▶ **EXERCISE DESCRIPTION**
Put the lines of the listing between the line holding "दग्ध्वा दैत्यान्देवदेवो महात्मा।।" and the line holding "पातकैश्च द्विजश्रेष्ठा उपपातकसम्भवैः।।", inclusive, into a JSON list of strings with one string per line, leaving out blank lines.

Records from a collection
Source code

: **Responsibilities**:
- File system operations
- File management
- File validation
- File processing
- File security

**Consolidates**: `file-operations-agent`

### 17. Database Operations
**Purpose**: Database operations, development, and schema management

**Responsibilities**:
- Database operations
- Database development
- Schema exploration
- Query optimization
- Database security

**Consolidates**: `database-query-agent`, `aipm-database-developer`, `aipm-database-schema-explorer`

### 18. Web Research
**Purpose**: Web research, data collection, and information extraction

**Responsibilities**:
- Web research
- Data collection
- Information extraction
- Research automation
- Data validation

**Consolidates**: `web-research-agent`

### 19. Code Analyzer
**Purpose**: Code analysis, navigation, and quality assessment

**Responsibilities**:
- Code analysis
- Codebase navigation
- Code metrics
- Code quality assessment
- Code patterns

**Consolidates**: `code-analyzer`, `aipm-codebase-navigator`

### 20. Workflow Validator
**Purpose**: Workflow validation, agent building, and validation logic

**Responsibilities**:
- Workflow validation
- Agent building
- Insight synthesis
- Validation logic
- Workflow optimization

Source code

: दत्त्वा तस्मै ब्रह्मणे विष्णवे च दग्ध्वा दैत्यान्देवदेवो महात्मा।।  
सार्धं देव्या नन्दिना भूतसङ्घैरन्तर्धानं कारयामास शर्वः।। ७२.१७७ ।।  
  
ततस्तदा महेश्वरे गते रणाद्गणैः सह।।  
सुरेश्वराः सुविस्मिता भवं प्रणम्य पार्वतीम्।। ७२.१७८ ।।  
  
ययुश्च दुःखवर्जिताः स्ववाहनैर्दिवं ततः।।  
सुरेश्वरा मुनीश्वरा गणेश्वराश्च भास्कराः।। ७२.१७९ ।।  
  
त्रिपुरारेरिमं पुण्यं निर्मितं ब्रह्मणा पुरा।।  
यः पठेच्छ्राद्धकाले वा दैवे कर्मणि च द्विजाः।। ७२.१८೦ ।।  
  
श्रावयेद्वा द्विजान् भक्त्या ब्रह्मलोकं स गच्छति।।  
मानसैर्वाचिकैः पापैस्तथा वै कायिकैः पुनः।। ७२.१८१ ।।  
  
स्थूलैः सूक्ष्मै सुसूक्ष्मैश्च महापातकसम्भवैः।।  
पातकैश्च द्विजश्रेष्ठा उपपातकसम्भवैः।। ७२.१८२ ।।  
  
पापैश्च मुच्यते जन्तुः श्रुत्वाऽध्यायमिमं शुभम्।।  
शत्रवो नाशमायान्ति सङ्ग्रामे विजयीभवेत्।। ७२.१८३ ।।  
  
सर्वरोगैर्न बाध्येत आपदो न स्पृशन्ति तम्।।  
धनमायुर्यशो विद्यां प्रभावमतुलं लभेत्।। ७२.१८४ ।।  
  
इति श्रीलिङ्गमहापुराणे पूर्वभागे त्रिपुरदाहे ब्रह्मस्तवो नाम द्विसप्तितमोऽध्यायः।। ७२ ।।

==

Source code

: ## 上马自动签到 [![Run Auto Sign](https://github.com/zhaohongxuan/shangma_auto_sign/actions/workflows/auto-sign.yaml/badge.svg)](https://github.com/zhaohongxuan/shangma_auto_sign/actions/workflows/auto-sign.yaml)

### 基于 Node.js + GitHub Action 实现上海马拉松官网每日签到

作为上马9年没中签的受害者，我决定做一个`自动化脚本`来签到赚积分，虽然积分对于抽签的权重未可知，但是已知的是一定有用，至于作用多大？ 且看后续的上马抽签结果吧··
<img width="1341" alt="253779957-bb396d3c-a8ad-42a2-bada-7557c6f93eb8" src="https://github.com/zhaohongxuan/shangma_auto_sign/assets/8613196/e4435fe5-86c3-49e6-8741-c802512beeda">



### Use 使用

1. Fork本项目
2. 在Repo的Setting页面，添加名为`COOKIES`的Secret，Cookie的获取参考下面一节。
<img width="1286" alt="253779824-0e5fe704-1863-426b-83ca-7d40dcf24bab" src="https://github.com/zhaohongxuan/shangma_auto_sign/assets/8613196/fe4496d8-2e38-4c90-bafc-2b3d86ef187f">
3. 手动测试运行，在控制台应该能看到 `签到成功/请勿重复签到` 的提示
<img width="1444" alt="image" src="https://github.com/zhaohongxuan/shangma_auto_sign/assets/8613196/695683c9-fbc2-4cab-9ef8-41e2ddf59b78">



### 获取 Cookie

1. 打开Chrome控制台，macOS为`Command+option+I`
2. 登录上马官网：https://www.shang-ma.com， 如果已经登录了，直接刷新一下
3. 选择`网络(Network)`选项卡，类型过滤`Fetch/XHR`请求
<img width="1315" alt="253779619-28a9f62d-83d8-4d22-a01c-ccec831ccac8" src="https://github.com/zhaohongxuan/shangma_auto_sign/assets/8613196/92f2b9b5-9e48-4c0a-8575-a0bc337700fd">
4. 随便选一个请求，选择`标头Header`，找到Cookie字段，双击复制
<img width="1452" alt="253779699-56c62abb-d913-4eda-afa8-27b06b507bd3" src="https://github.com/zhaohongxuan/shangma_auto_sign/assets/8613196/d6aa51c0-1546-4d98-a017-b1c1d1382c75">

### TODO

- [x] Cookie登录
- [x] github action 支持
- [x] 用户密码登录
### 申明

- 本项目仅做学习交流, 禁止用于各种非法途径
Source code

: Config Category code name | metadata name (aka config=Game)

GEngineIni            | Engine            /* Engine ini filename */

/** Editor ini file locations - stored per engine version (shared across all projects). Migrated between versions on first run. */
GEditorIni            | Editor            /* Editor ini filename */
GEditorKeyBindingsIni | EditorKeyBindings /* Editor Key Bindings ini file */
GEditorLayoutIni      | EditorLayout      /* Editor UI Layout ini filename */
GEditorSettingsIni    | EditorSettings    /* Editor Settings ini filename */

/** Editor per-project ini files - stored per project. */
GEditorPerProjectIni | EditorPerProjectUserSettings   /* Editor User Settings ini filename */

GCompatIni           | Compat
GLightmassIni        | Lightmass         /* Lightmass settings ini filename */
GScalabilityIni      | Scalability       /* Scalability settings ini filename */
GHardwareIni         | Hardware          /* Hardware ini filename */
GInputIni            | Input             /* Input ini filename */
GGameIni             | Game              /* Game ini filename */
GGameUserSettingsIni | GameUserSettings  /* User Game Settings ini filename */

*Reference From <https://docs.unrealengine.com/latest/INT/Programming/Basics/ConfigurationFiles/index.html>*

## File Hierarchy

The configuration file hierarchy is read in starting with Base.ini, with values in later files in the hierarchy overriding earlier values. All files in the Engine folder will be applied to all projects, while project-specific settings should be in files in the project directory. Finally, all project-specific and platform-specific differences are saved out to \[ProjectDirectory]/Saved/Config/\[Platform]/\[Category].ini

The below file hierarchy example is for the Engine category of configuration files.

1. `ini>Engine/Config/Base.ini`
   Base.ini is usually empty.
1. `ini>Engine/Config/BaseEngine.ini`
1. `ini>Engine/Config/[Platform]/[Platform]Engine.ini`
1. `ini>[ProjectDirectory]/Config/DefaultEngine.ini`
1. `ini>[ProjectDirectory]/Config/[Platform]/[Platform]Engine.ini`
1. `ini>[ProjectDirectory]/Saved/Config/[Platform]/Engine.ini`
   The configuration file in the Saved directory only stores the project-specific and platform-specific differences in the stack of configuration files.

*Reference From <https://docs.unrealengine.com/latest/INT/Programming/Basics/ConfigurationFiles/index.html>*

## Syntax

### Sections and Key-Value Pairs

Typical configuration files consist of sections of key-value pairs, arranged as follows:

▶ **FINISHED TASK**
[
  ": दत्त्वा तस्मै ब्रह्मणे विष्णवे च दग्ध्वा दैत्यान्देवदेवो महात्मा।।  ",
  "सार्धं देव्या नन्दिना भूतसङ्घैरन्तर्धानं कारयामास शर्वः।। ७२.१७७ ।।  ",
  "ततस्तदा महेश्वरे गते रणाद्गणैः सह।।  ",
  "सुरेश्वराः सुविस्मिता भवं प्रणम्य पार्वतीम्।। ७२.१७८ ।।  ",
  "ययुश्च दुःखवर्जिताः स्ववाहनैर्दिवं ततः।।  ",
  "सुरेश्वरा मुनीश्वरा गणेश्वराश्च भास्कराः।। ७२.१७९ ।।  ",
  "त्रिपुरारेरिमं पुण्यं निर्मितं ब्रह्मणा पुरा।।  ",
  "यः पठेच्छ्राद्धकाले वा दैवे कर्मणि च द्विजाः।। ७२.१८೦ ।।  ",
  "श्रावयेद्वा द्विजान् भक्त्या ब्रह्मलोकं स गच्छति।।  ",
  "मानसैर्वाचिकैः पापैस्तथा वै कायिकैः पुनः।। ७२.१८१ ।।  ",
  "स्थूलैः सूक्ष्मै सुसूक्ष्मैश्च महापातकसम्भवैः।।  ",
  "पातकैश्च द्विजश्रेष्ठा उपपातकसम्भवैः।। ७२.१८२ ।।  "
]